The exploitation of salt in the Aveiro region dates back to a time before the existence of the very Ria de Aveiro.
The first written document about the salty Aveiro predates the founding of the nation.
The instability of the bar (isolation from the sea) was a decisive factor in the variation, over the centuries, and the number of salt production, which resulted in periods of decline, interspersed with periods much for their production, as was the case in 1572 that, given the favorable situation of the state bar, and the high index progressive commercial and maritime Aveiro became one of the best ports of Portugal, with a large increase in the sale of salt and fishing in the Cod. In 1808 finally opened the new bar (artificial system that allows entry of sea water), because of exceptional importance for the future of Aveiro and your entire region.
Morphologically, the Ria de Aveiro is a lagoon system. In this system fall into the marshes that border the islands where are the salinas. In recent decades the marsh including decreased significantly due to port construction.
In the water column inhabits a diverse set of beings. Besides bacteria and algae, we still have a number of organisms such as molluscs, crabs, worms, fish, etc..
The saline integrate a more or less complex of ditches, canals, tanks and ponds and evaporation ponds separated by dikes, embankments and marachas colonized by typical vegetation of the marshes. The saline, although an artificial habitat, are of great value to waterfowl, allowing a remarkable balance between economic use of a resource and conservation of natural values. When landscape value of salt should be added the fact that they are true sanctuaries of biodiversity mercy of differences in salinity, depth and vegetation that are inside it, allowing coexistence in a relatively confined area, a wide variety of organisms. For birds, the salt still have the attraction not to suffer the influence of the daily tidal cycle, maintaining a reduced height of water, thus offering them conditions for food and shelter particularly advantageous. Of the 30 bird species in Ria de Aveiro, 2 almost exclusively use the salt, nesting in them.

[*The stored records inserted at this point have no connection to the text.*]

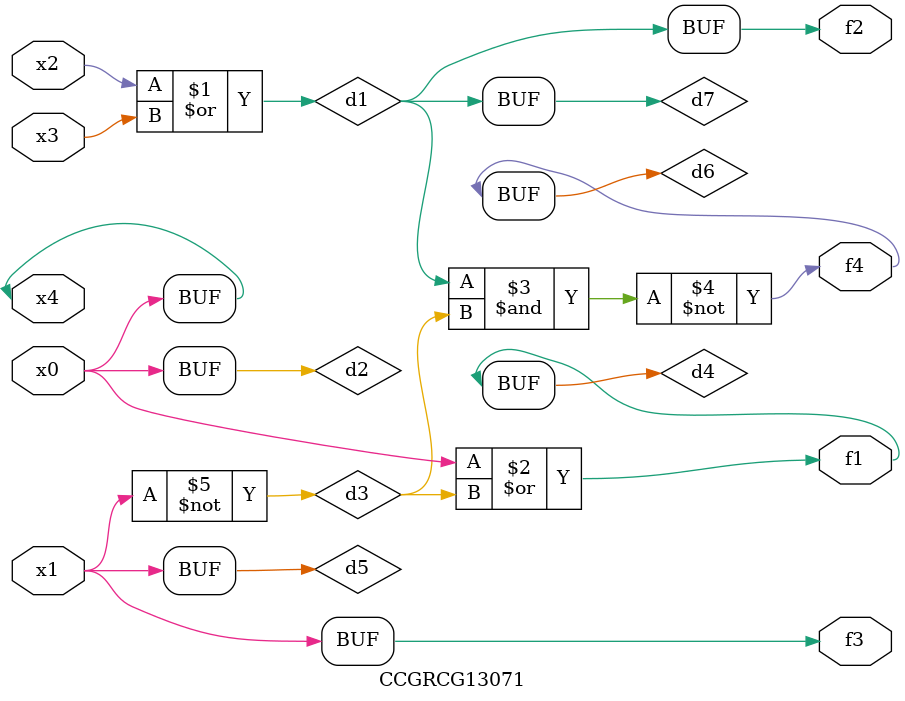
<source format=v>
module CCGRCG13071(
	input x0, x1, x2, x3, x4,
	output f1, f2, f3, f4
);

	wire d1, d2, d3, d4, d5, d6, d7;

	or (d1, x2, x3);
	buf (d2, x0, x4);
	not (d3, x1);
	or (d4, d2, d3);
	not (d5, d3);
	nand (d6, d1, d3);
	or (d7, d1);
	assign f1 = d4;
	assign f2 = d7;
	assign f3 = d5;
	assign f4 = d6;
endmodule

</source>
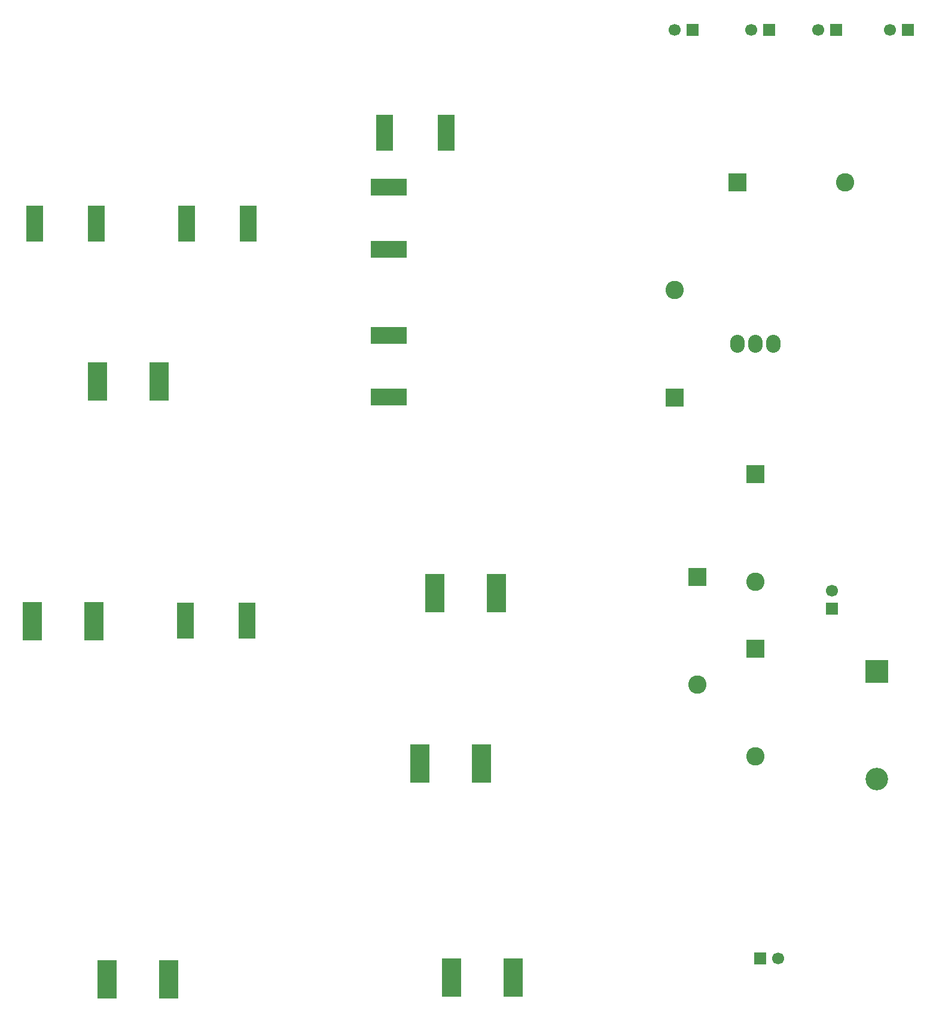
<source format=gbr>
*
%LPD*%
%LNBottom Mask*%
%FSLAX25Y25*%
%MOIN*%
%AD*%
%AD*%
%ADD11R,0.095275591X0.2*%
%ADD15R,0.111023622X0.215748031*%
%ADD22R,0.066929134X0.066929134*%
%ADD23C,0.066929134*%
%ADD24R,0.102362205X0.102362205*%
%ADD25C,0.102362205*%
%ADD26R,0.125984252X0.125984252*%
%ADD27C,0.125984252*%
%ADD49O,0.08X0.1*%
%ADD56R,0.2X0.095275591*%
G54D15*
%SRX1Y1I0.0J0.0*%
G1X52256Y15228D3*
G1X86744Y15228D3*
G1X226556Y135628D3*
G1X261044Y135628D3*
G54D22*
G1X456150Y221950D3*
G54D23*
G1X456150Y231950D3*
G54D24*
G1X381150Y239450D3*
G54D25*
G1X381150Y179450D3*
G54D24*
G1X413650Y199450D3*
G54D25*
G1X413650Y139450D3*
G54D24*
G1X413650Y296950D3*
G54D25*
G1X413650Y236950D3*
G54D24*
G1X368650Y339450D3*
G54D25*
G1X368650Y399450D3*
G54D24*
G1X403650Y459450D3*
G54D25*
G1X463650Y459450D3*
G54D22*
G1X416150Y26950D3*
G54D23*
G1X426150Y26950D3*
G54D22*
G1X378650Y544450D3*
G54D23*
G1X368650Y544450D3*
G54D22*
G1X421150Y544450D3*
G54D23*
G1X411150Y544450D3*
G54D22*
G1X458650Y544450D3*
G54D23*
G1X448650Y544450D3*
G54D22*
G1X498650Y544450D3*
G54D23*
G1X488650Y544450D3*
G54D26*
G1X481150Y186950D3*
G54D27*
G1X481150Y126950D3*
G54D49*
G1X413650Y369450D3*
G1X403650Y369450D3*
G1X423650Y369450D3*
G54D15*
G1X244106Y16178D3*
G1X278594Y16178D3*
G1X10556Y214928D3*
G1X45044Y214928D3*
G1X234756Y230378D3*
G1X269244Y230378D3*
G54D11*
G1X95856Y215278D3*
G1X130344Y215278D3*
G54D15*
G1X46795Y348669D3*
G1X81283Y348669D3*
G54D56*
G1X209125Y374291D3*
G1X209125Y339802D3*
G54D11*
G1X11756Y436678D3*
G1X46244Y436678D3*
G54D56*
G1X209125Y456691D3*
G1X209125Y422202D3*
G54D11*
G1X96456Y436578D3*
G1X130944Y436578D3*
G1X206756Y487278D3*
G1X241244Y487278D3*
M2*

</source>
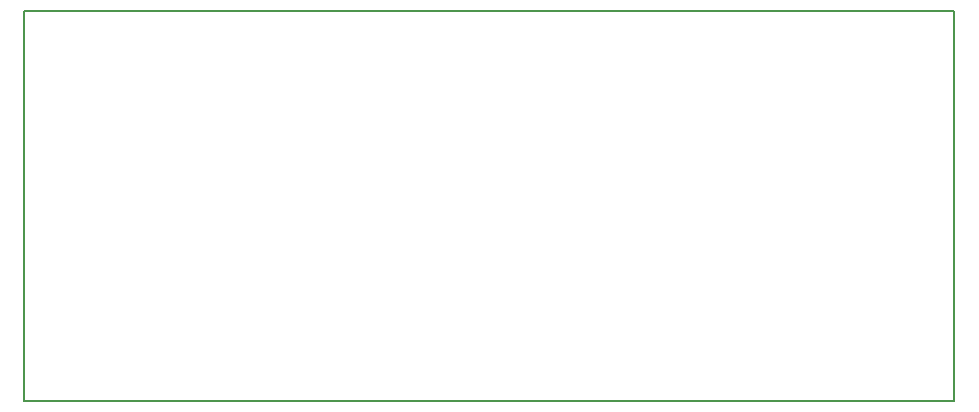
<source format=gbr>
G04 #@! TF.GenerationSoftware,KiCad,Pcbnew,(2017-05-02 revision e4d2924ee)-makepkg*
G04 #@! TF.CreationDate,2017-08-14T20:38:34-05:00*
G04 #@! TF.ProjectId,NoiseGen,4E6F69736547656E2E6B696361645F70,rev?*
G04 #@! TF.FileFunction,Profile,NP*
%FSLAX46Y46*%
G04 Gerber Fmt 4.6, Leading zero omitted, Abs format (unit mm)*
G04 Created by KiCad (PCBNEW (2017-05-02 revision e4d2924ee)-makepkg) date 08/14/17 20:38:34*
%MOMM*%
%LPD*%
G01*
G04 APERTURE LIST*
%ADD10C,0.100000*%
%ADD11C,0.200000*%
G04 APERTURE END LIST*
D10*
D11*
X80010000Y-85090000D02*
X80010000Y-85090000D01*
X149860000Y-85090000D02*
X71120000Y-85090000D01*
X149860000Y-118110000D02*
X149860000Y-85090000D01*
X71120000Y-118110000D02*
X149860000Y-118110000D01*
X71120000Y-85090000D02*
X71120000Y-118110000D01*
M02*

</source>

The Northwest city, are situated navies of Aveiro. In the 60s, was the second district with more salt (270), the first being the Sado estuary (300). Of these, only 49 were in full swing in 1994, many of them under the lease. Currently, only 10 are working, and the Navy Island Puxadoiros which alone continues to salt according to traditional methods and that has certificate.
The harvest season begins in March with the preparation of marine extraction elapsing since the end of spring until September / October, when the first rains begin and is needed to cover the mounds of salt that have accumulated over production period. The extraction process is, even today, totally handmade.
The life of the man who makes the navy - the Marnoto - is tough and their lack of technical instruction is balanced by its broad and traditional experience. The tools which are secular use, the work rudimentary and primitive.